┌─ Task input
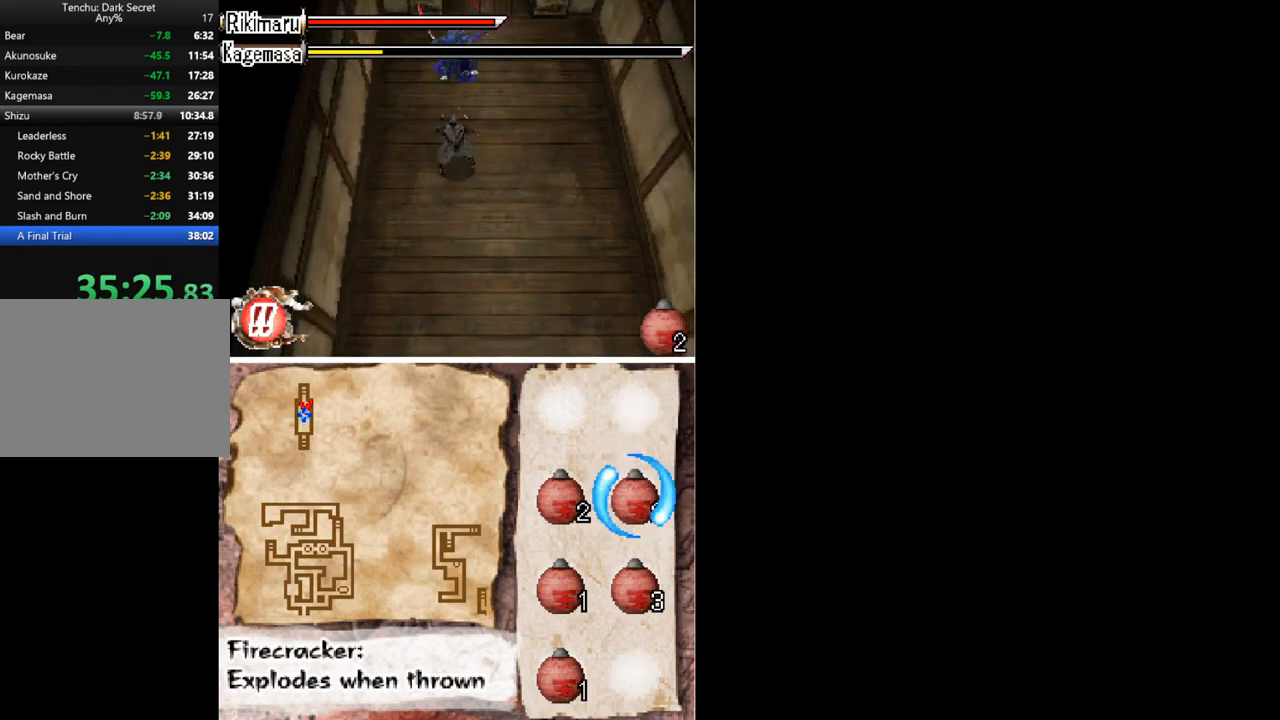
{"buttons": [], "button_events": [[33, "DPAD_UP", "up"], [200, "Y", "down"], [300, "Y", "up"]]}
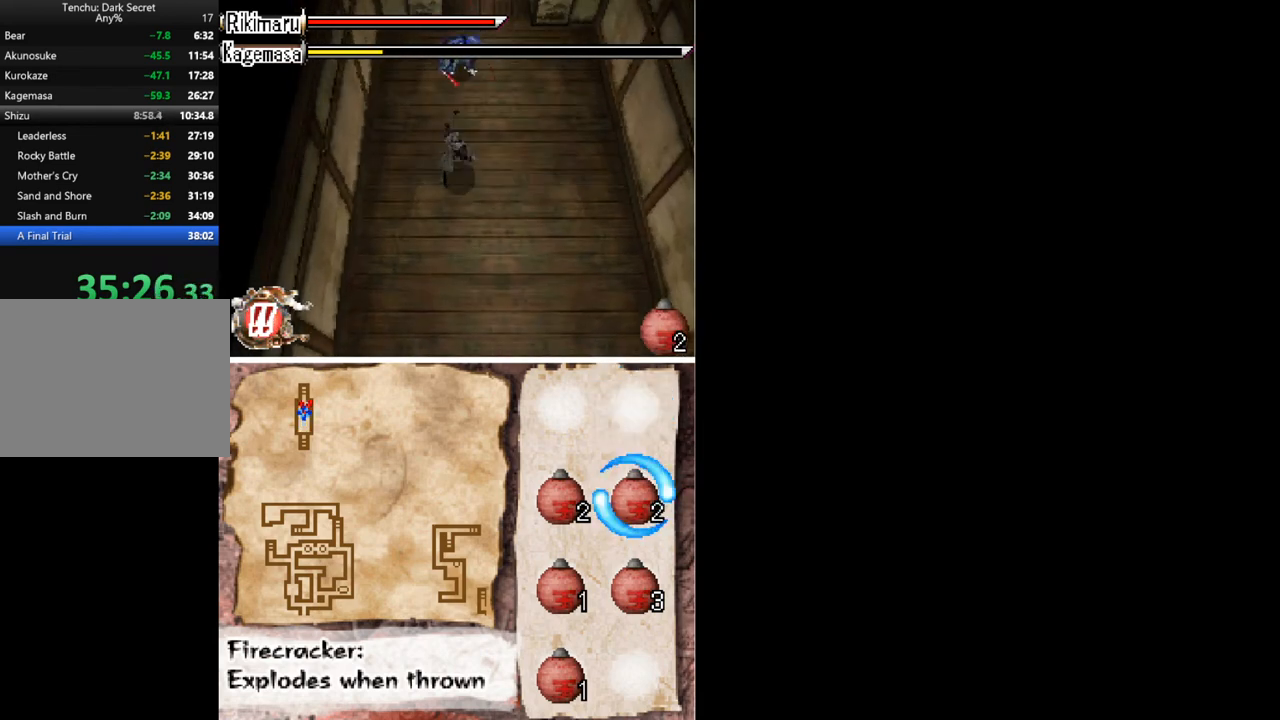
{"buttons": [], "button_events": []}
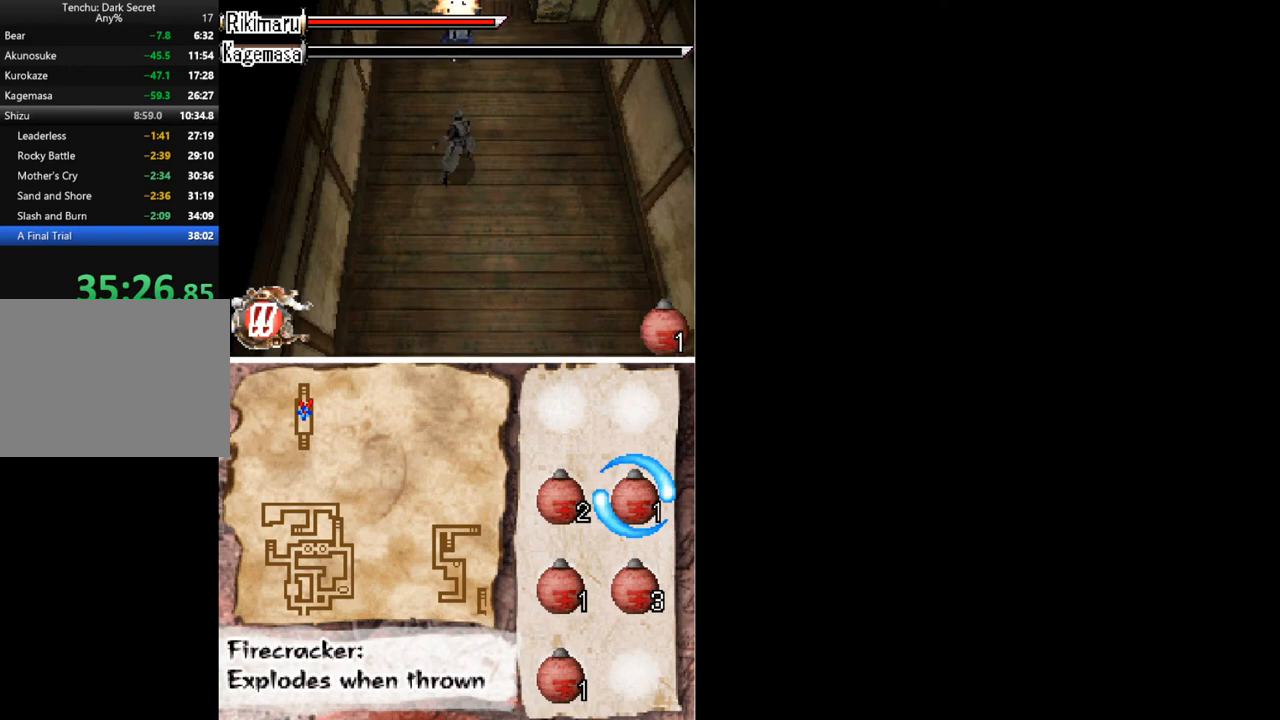
{"buttons": ["DPAD_UP"], "button_events": [[300, "DPAD_UP", "down"]]}
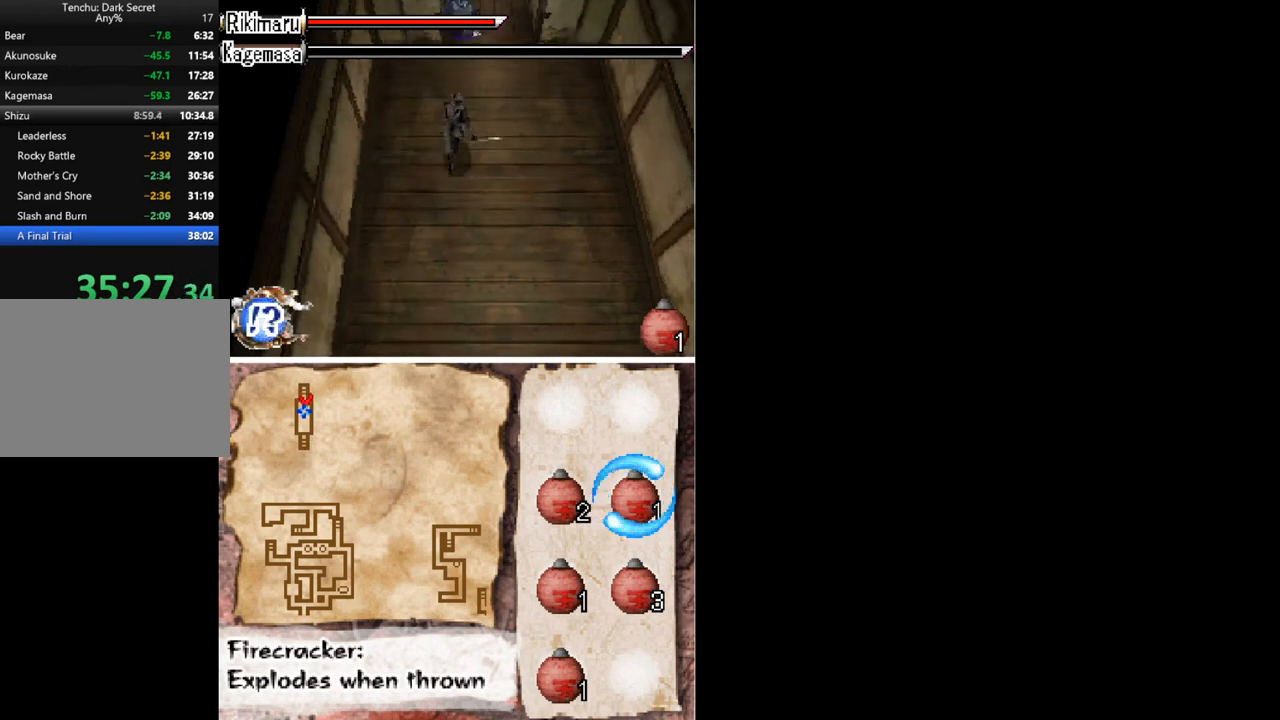
{"buttons": ["DPAD_UP"], "button_events": [[333, "DPAD_RIGHT", "down"], [400, "DPAD_RIGHT", "up"]]}
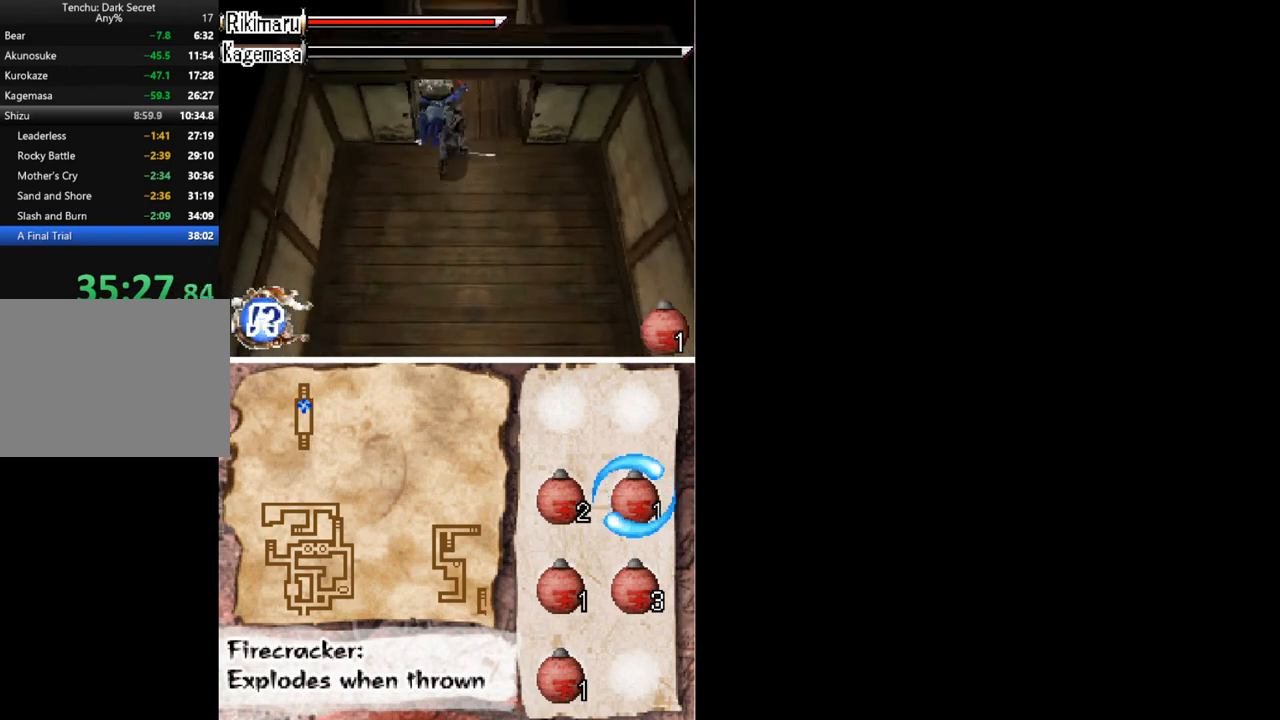
{"buttons": ["DPAD_UP"], "button_events": [[200, "DPAD_LEFT", "down"], [367, "DPAD_LEFT", "up"]]}
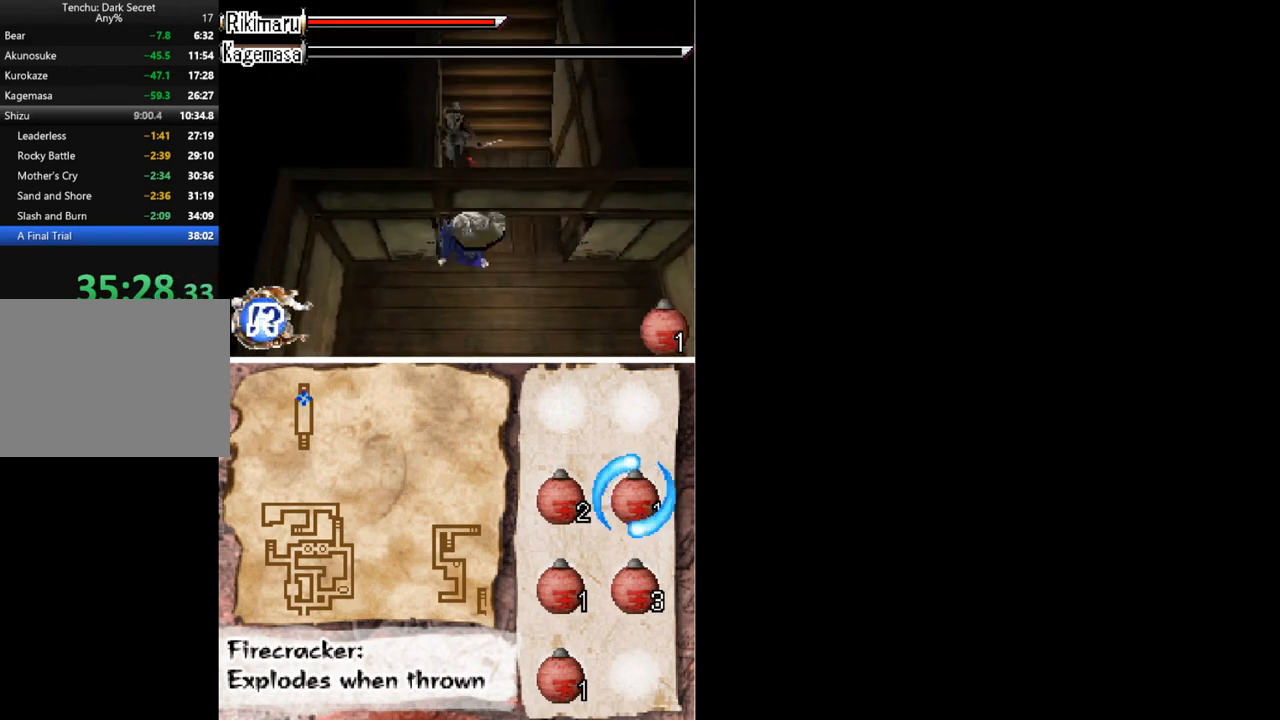
{"buttons": [], "button_events": [[167, "DPAD_UP", "up"]]}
└─
### Task prompt:
Once more, give the listing above exactly, leaving each picture out.

### Result:
{"buttons": [], "button_events": [[33, "DPAD_UP", "up"], [200, "Y", "down"], [300, "Y", "up"]]}
{"buttons": [], "button_events": []}
{"buttons": ["DPAD_UP"], "button_events": [[300, "DPAD_UP", "down"]]}
{"buttons": ["DPAD_UP"], "button_events": [[333, "DPAD_RIGHT", "down"], [400, "DPAD_RIGHT", "up"]]}
{"buttons": ["DPAD_UP"], "button_events": [[200, "DPAD_LEFT", "down"], [367, "DPAD_LEFT", "up"]]}
{"buttons": [], "button_events": [[167, "DPAD_UP", "up"]]}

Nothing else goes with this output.